- **TASK GOAL**:
Rewrite the text of every listing below, replacing "Аксессуары" with "Принадлежности" and leaving everything else unchanged. Omit the pictures from your answer.

- **RECORDS FOR THE EXERCISE**:
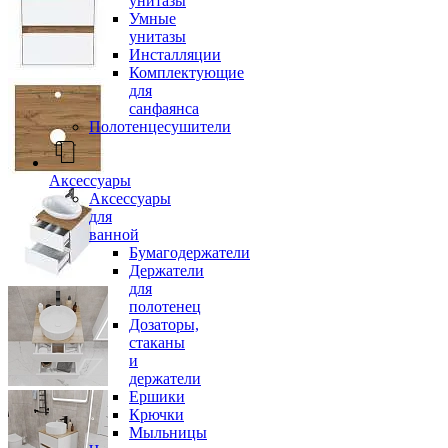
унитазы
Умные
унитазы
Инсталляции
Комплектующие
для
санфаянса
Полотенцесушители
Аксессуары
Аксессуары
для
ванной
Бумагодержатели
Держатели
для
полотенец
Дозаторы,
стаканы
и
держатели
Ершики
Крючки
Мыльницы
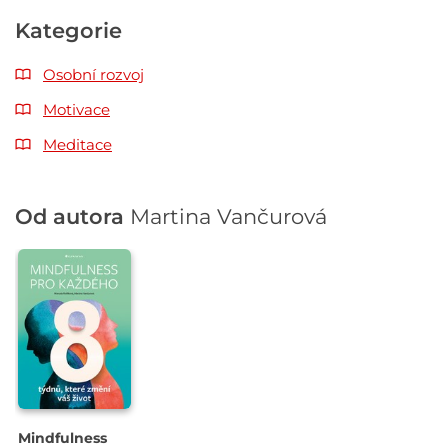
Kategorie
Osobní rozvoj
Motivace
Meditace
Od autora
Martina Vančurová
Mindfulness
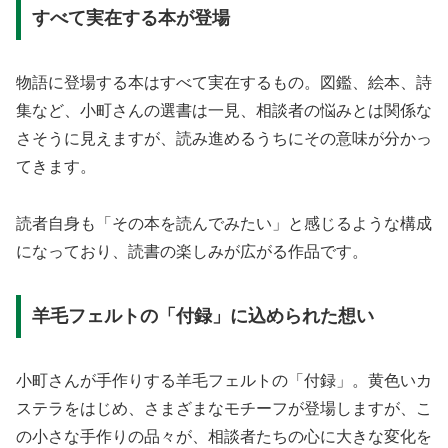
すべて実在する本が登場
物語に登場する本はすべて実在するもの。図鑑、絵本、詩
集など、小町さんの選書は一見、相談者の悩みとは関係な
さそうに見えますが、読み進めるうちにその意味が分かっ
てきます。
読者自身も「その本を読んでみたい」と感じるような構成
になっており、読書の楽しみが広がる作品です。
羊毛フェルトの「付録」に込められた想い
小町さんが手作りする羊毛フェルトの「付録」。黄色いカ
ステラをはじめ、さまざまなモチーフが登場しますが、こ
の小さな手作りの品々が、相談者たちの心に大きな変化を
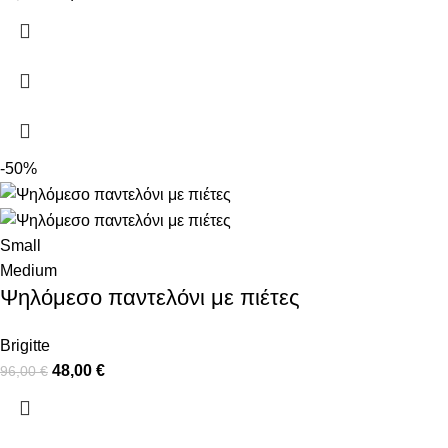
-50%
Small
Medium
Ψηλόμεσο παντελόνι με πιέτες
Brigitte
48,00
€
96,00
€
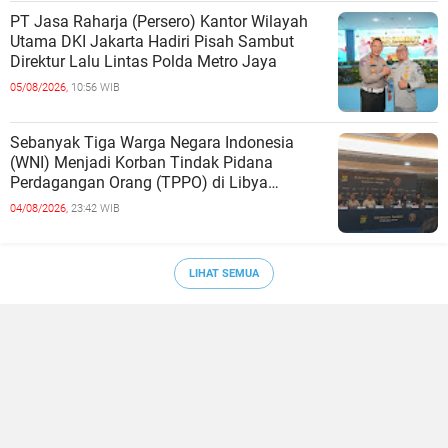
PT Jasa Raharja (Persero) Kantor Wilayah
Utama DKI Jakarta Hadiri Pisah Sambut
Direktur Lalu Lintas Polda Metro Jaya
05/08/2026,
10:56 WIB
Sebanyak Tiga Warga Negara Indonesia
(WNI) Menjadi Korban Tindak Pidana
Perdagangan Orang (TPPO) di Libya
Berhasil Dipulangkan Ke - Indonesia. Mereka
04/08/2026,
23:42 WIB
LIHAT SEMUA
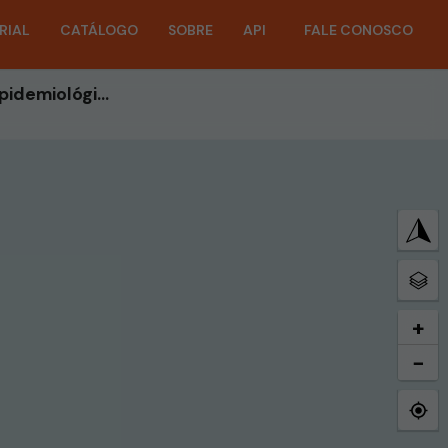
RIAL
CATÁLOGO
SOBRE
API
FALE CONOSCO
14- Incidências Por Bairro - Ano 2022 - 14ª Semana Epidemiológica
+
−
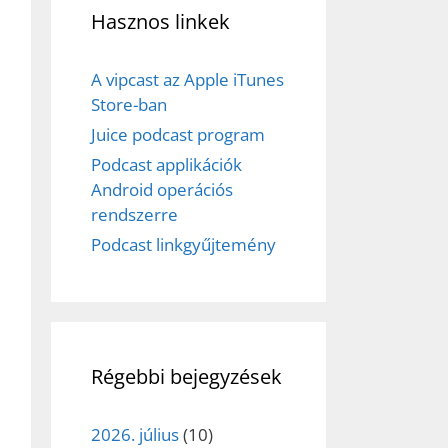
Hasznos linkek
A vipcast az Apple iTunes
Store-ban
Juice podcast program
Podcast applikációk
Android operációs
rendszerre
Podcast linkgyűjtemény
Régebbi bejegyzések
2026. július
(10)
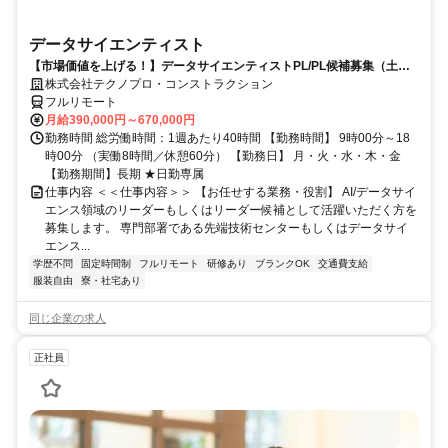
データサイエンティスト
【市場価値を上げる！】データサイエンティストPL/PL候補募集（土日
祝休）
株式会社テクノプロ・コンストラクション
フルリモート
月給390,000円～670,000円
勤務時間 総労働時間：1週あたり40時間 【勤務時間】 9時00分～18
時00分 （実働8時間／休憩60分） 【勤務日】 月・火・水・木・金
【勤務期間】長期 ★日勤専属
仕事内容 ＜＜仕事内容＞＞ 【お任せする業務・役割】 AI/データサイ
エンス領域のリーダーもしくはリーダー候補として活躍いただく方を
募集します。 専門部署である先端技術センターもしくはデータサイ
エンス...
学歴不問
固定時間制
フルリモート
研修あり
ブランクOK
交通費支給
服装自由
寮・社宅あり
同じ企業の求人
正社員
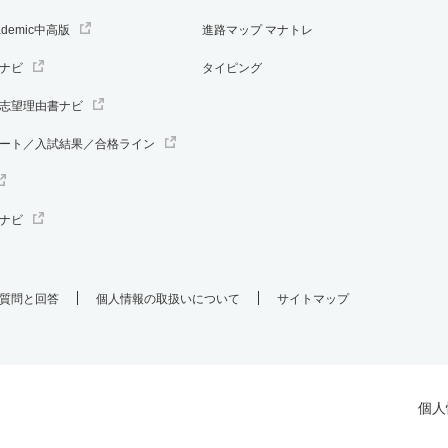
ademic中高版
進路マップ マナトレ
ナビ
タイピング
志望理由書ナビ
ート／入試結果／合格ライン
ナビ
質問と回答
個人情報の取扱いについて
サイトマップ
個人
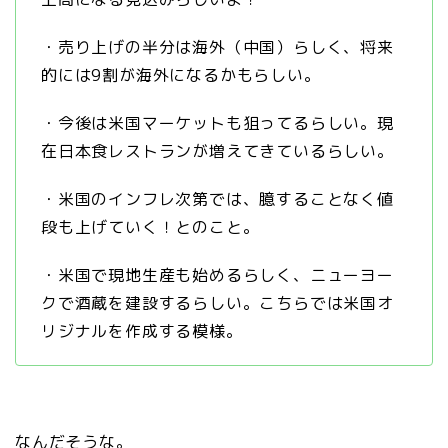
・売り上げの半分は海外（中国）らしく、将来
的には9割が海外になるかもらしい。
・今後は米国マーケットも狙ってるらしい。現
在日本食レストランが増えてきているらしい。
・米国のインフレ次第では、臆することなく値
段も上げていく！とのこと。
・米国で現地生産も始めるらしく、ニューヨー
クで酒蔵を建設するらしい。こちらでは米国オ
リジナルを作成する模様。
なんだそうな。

- **ANSWER**:
унитазы
Умные
унитазы
Инсталляции
Комплектующие
для
санфаянса
Полотенцесушители
Принадлежности
Принадлежности
для
ванной
Бумагодержатели
Держатели
для
полотенец
Дозаторы,
стаканы
и
держатели
Ершики
Крючки
Мыльницы
Kategorie
Osobní rozvoj
Motivace
Meditace
Od autora
Martina Vančurová
Mindfulness
すべて実在する本が登場
物語に登場する本はすべて実在するもの。図鑑、絵本、詩
集など、小町さんの選書は一見、相談者の悩みとは関係な
さそうに見えますが、読み進めるうちにその意味が分かっ
てきます。
読者自身も「その本を読んでみたい」と感じるような構成
になっており、読書の楽しみが広がる作品です。
羊毛フェルトの「付録」に込められた想い
小町さんが手作りする羊毛フェルトの「付録」。黄色いカ
ステラをはじめ、さまざまなモチーフが登場しますが、こ
の小さな手作りの品々が、相談者たちの心に大きな変化を
-50%
Small
Medium
Ψηλόμεσο παντελόνι με πιέτες
Brigitte
48,00
€
96,00
€
PT Jasa Raharja (Persero) Kantor Wilayah
Utama DKI Jakarta Hadiri Pisah Sambut
Direktur Lalu Lintas Polda Metro Jaya
05/08/2026,
10:56 WIB
Sebanyak Tiga Warga Negara Indonesia
(WNI) Menjadi Korban Tindak Pidana
Perdagangan Orang (TPPO) di Libya
Berhasil Dipulangkan Ke - Indonesia. Mereka
04/08/2026,
23:42 WIB
LIHAT SEMUA
RIAL
CATÁLOGO
SOBRE
API
FALE CONOSCO
14- Incidências Por Bairro - Ano 2022 - 14ª Semana Epidemiológica
+
−
Hasznos linkek
A vipcast az Apple iTunes
Store-ban
Juice podcast program
Podcast applikációk
Android operációs
rendszerre
Podcast linkgyűjtemény
Régebbi bejegyzések
2026. július
(10)
データサイエンティスト
【市場価値を上げる！】データサイエンティストPL/PL候補募集（土日
祝休）
株式会社テクノプロ・コンストラクション
フルリモート
月給390,000円～670,000円
勤務時間 総労働時間：1週あたり40時間 【勤務時間】 9時00分～18
時00分 （実働8時間／休憩60分） 【勤務日】 月・火・水・木・金
【勤務期間】長期 ★日勤専属
仕事内容 ＜＜仕事内容＞＞ 【お任せする業務・役割】 AI/データサイ
エンス領域のリーダーもしくはリーダー候補として活躍いただく方を
募集します。 専門部署である先端技術センターもしくはデータサイ
エンス...
学歴不問
固定時間制
フルリモート
研修あり
ブランクOK
交通費支給
服装自由
寮・社宅あり
同じ企業の求人
正社員
ademic中高版
進路マップ マナトレ
ナビ
タイピング
志望理由書ナビ
ート／入試結果／合格ライン
ナビ
質問と回答
個人情報の取扱いについて
サイトマップ
個人
・売り上げの半分は海外（中国）らしく、将来
的には9割が海外になるかもらしい。
・今後は米国マーケットも狙ってるらしい。現
在日本食レストランが増えてきているらしい。
・米国のインフレ次第では、臆することなく値
段も上げていく！とのこと。
・米国で現地生産も始めるらしく、ニューヨー
クで酒蔵を建設するらしい。こちらでは米国オ
リジナルを作成する模様。
なんだそうな。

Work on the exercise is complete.